I think that the actual town of Taize has about 20 people, what you see here is pretty much it.

After the morning storm

Easter life

A small French town. Notice the snow on the hill. Easter morning, we woke to huge snowflakes falling out of the sky (although, nothing like what you Clevelanders experienced last year!). I brought no winter jacket with me this trip- it was a bit chilly.

Saturday, April 26, 2008

Backlog: Chartres


When I arrived here in Germany, I was very grateful for the visual arts that were within the church walls of the church services that I attended. I couldn't understand much of what was being said in the services, and although the litergy is different, there are similiarities that I could follow along (or at least make up my own, whatever I thought was appropriate at that particular place in time). During the sermons, when I could no longer concentrate on trying to follow what was being said, I let my eyes wander around the space, paying attention to the alter pieces or the stained glass windows, doing my best to interpret their meanings. I allowed their pictures, their stories, to teach me something.

Following my brief stay in Paris I spent three days in Chartres, France, a nice quiet town about an hour outside of the big city. I was practically the lone person in my hostel, so the visit really was a retreat of sorts. My purpose in visiting the city was to experience the Chartres Cathedral. The cathedral is unique in that it's gothic grandeur has remained largely intact as it has always been, not having been changed by the reformation, vandalism, or war.

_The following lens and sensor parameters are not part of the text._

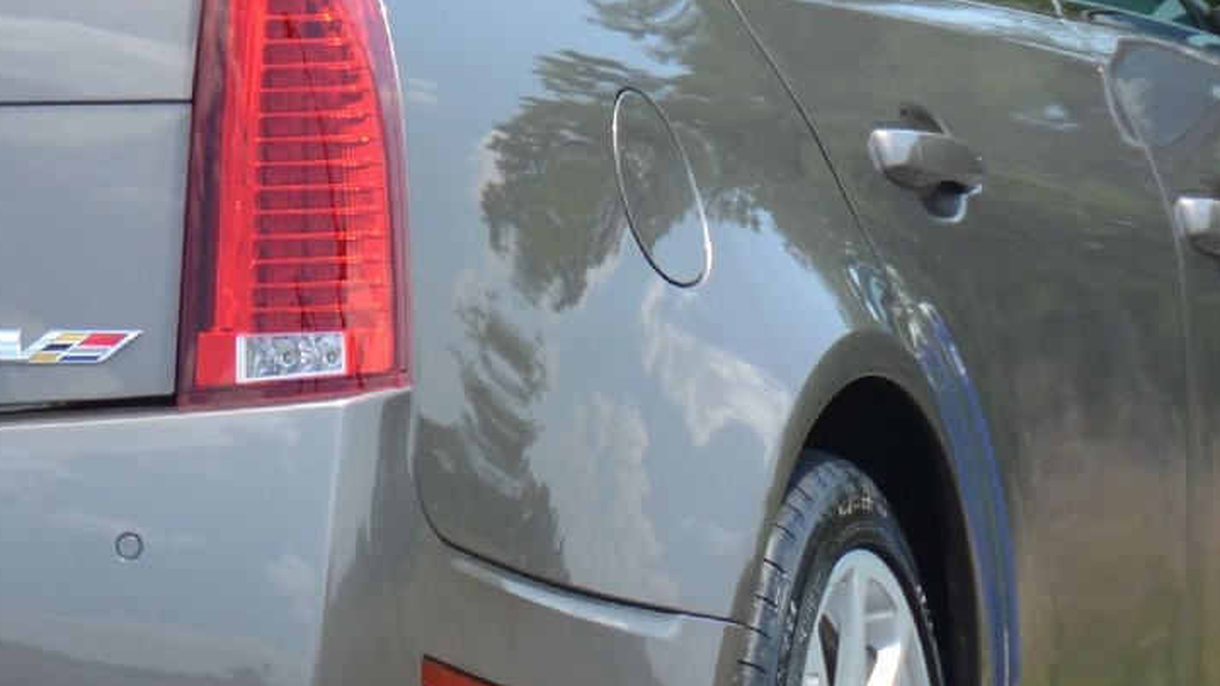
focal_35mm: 1094
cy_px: 208
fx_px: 35384
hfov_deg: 2.0
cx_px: 141
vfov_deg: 1.1
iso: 500
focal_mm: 200
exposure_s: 1/1000
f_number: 5.6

Inlaid into the floor is a labyrinth. On Fridays the chairs are pulled back and the labyrinth exposed for the public to walk through. It was a real treat to be able to see it uncovered and to walk through its path.

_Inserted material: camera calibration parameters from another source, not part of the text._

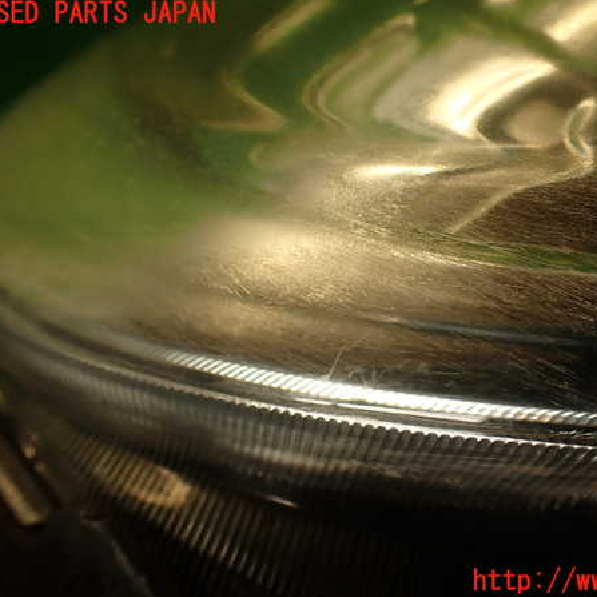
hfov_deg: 43.5
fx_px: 741
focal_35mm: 38
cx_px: 374
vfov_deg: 43.9
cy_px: 298
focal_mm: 5.79
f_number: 3.2
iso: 100
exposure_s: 1/100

The Chartres Cathedral was influential in the world of gothic architecture, as it reached new hights with the development of the flying buttresses providing enough support to build higher than ever before.

I was lucky enough to get in a tour with Malcolm Miller, who first came to Chartres 50 years ago as a student from England and fell in love with the Cathedral, so much so that he decided to pick up and move to Chartres and dedicate his life to researching the cathedral and giving tours to those who are interested. He's not your average tour guide, however, and it may have been the best 5 Euros that I spent on my trip, as we spent 90 minutes hearing the history of the cathedral and learning a bit of the story that the Cathredral stands to share.

The Chartres Cathedral was built in a mere 30 years, which is astounding really, considering that it is the largest cathedral in France, and its walls and windows are incredibly detailed with theological stories. The Milano Duomo took 500 years to complete and Barcelona's La Sagrada Familia is 125 years in the making. Each window highlights a different biblical story: creation, the flood, the passion of Christ, the birth of Christ, the miracle's of Christ... the list goes on. As Malcolm Miller described it, it truly is a storybook, built to teach the biblical story through pictures and images to the common person and theologian alike. Visiting the Chartres Cathedral is nothing less than an interactive experience. I spent three days there, and spent a majority of my time exploring the cathedral, where there was always something new to discover.


Each figurine that surrounds the door is highly symbolic and together they tell the story of the apostles.

While the cathedral had certainly captured my attention, the city was full of charm as well. I daily enjoyed a stroll through its streets.

The French have half-timbered houses too!

Chartres Windows

The town square by night

My favorite time to window shop was at night. There was something much more appealing about them as they were all lit up (and safer for the wallet).